HeteroQA: Learning towards Question-and-Answering through Multiple Information Sources via Heterogeneous Graph Modeling
This addresses the limitation of existing CQA methods that overlook diverse community data sources, potentially improving answer quality in applications like E-Commerce and online communities.
The paper tackles the problem of Community Question Answering by incorporating multiple heterogeneous information sources (articles, comments, questions, answers) through a question-aware heterogeneous graph transformer, achieving state-of-the-art performance on two datasets including a new large-scale benchmark.

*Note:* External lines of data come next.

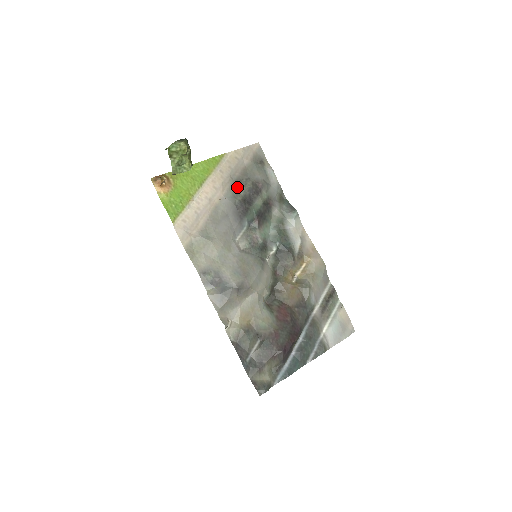
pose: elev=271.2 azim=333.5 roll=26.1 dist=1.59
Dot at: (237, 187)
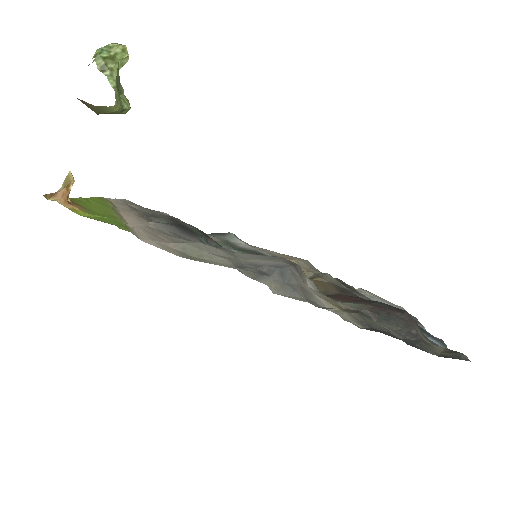
Dot at: (154, 219)
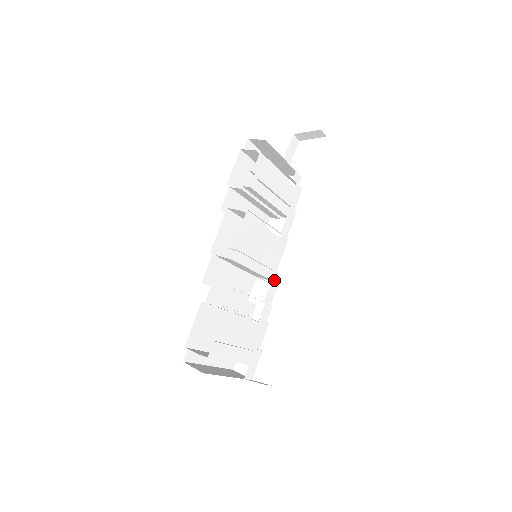
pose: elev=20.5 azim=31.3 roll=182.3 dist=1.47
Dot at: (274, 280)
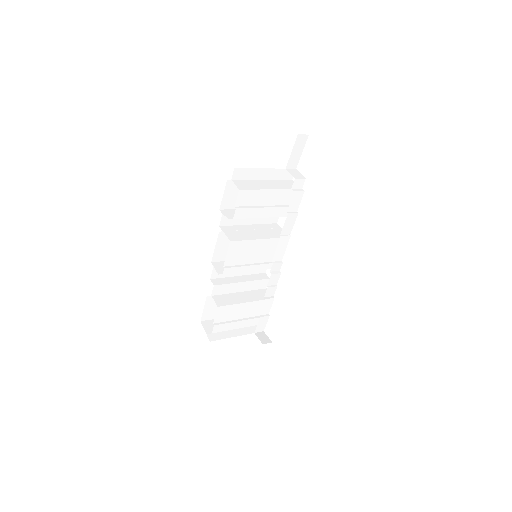
Dot at: (278, 267)
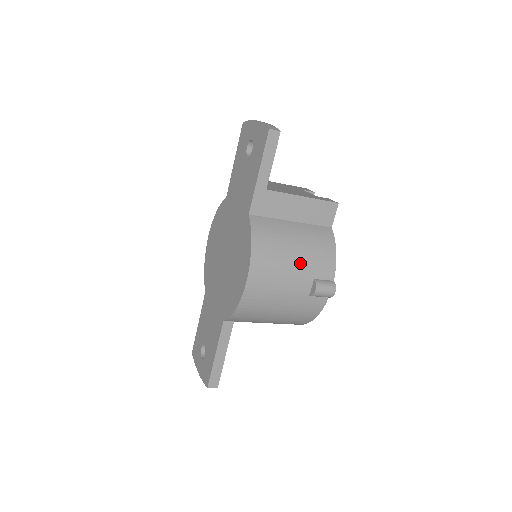
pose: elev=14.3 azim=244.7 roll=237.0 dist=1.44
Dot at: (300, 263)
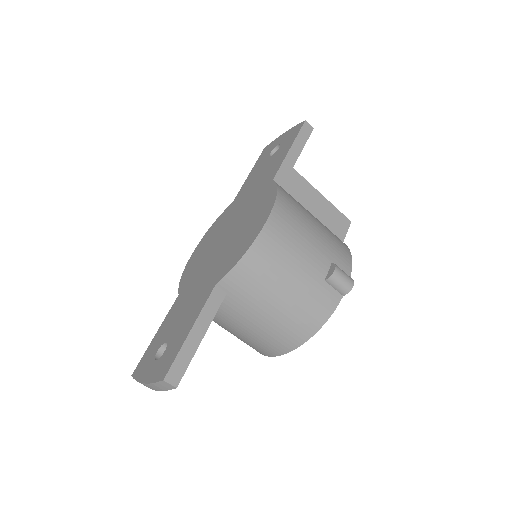
Dot at: (320, 238)
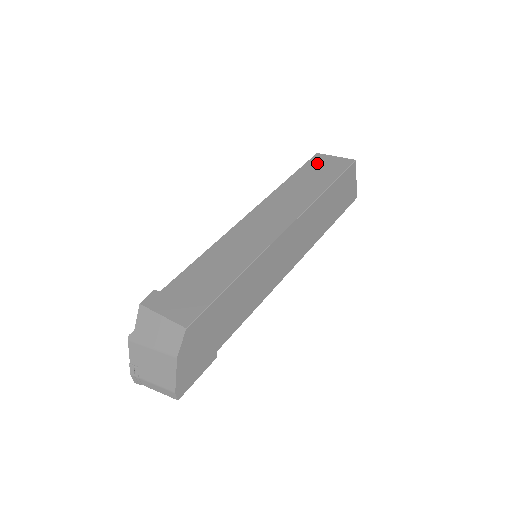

Community Question Answering (CQA) is a well-defined task that can be used in many scenarios, such as E-Commerce and online user community for special interests. In these communities, users can post articles, give comment, raise a question and answer it. These data form the heterogeneous information sources where each information source have their own special structure and context (comments attached to an article or related question with answers). Most of the CQA methods only incorporate articles or Wikipedia to extract knowledge and answer the user's question. However, various types of information sources in the community are not fully explored by these CQA methods and these multiple information sources (MIS) can provide more related knowledge to user's questions. Thus, we propose a question-aware heterogeneous graph transformer to incorporate the MIS in the user community to automatically generate the answer. To evaluate our proposed method, we conduct the experiments on two datasets: $\text{MSM}^{\text{plus}}$ the modified version of benchmark dataset MS-MARCO and the AntQA dataset which is the first large-scale CQA dataset with four types of MIS. Extensive experiments on two datasets show that our model outperforms all the baselines in terms of all the metrics.